The Ware women were employed as laundresses and whitewashers. Whitewashers were house painters. Colored wash (paint) was very costly and only used in wealthy homes. Whitewash was a mixture of water and quicklime and inexpensive to make.
The 1847 African American Census recorded the Ware family paid $4.50 a month for their room/s which is much higher than average. This sum equates to approximately $158 a month in modern currency. It also is reported that the family owned property in New Jersey worth $500 or approximately $17,560 in modern currency.
Young David Ware died on a clear hot day in September of 1843 and was buried, with dignity, at Bethel Burying Ground.
(1) We Are Your Sisters: Black Woman in the Nineteenth Century,edited by Dorothy Sterling, p. 90.
Someone’s speaking in Ba-kongo another answers a question asked in English with a phase of Wolof
Someone is telling a joke in Mandingo a young man – salt water African – becrys his fate in Swahili (1)
Eighty-eight-year-old Levi Ganges died on September 13th, in 1846 from the complications of a stroke and was buried at Bethel Burying Ground. He was born ‘Lahy,’ son of Malcauba, an African tribal chief. At approximately forty-years-old, he was kidnapped and placed on a slave ship destined for the sugar cane plantations of the Caribbean.
Mr. Ganges was one of the 135 enslaved Africans rescued in 1800 by the U.S.S. Ganges, an American naval ship.
Mr. Michael Kearney has diligently researched the history of this incident and the genealogy of the Ganges family. For his authoritative account, please go to https://thegangesfamilies.com/
Mr. Ganges was a member of the Susu people, also spelled Soso, a West African ethnic group, one of the Mandé peoples (Mandingo), living primarily in Guinea and Northwestern Sierra Leone. (The photo below is from the New York Library Digital Collection,)
1906 map of the African west coast showing the home of the Mande people.

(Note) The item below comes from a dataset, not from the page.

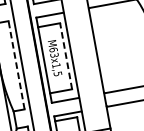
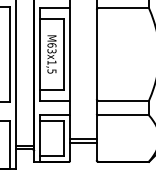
line: (65, 56) -> (63, 54), dashed -> solid
line: (16, 65) -> (10, 54), dashed -> solid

The Pennsylvania Abolition Society volunteered to take over the care of Black men and women of Africa. The Society put into place a program where the new citizens would be indentured for a number of years. They would be clothed, housed, and taught a trade. Levy/Lahy Ganges was indentured for four years to Enos Eldridge, a farmer in Darby County, Delaware County, to be taught the fundamentals of agriculture.
In September of 1839, it became known to the lawyers arguing for the freedom of the Africans rescued from the slave ship Amistad that Mr. Ganges spoke their language and could be valuable as a translator. He traveled to Hartford, Connecticut to meet with his fellow countrymen. The pertinent documents concerning this meeting are on Mr. Kearney’s website.
My research is focusing on Mr. Ganges life between the end of his indenture and his translation work with the Africans of the Amistad.
Lahy, son of Malcauba, died on a cool and clear September day where the temperature only rose to sixty-six degrees by late afternoon. There was a total eclipse of the moon on the evening that he passed away. He was buried, with dignity, at Bethel Burying Ground.
(1) Meditations in Congo Square by Lamont B. Steptoe, p, 32. (Camden, NJ: Whirlwind Press.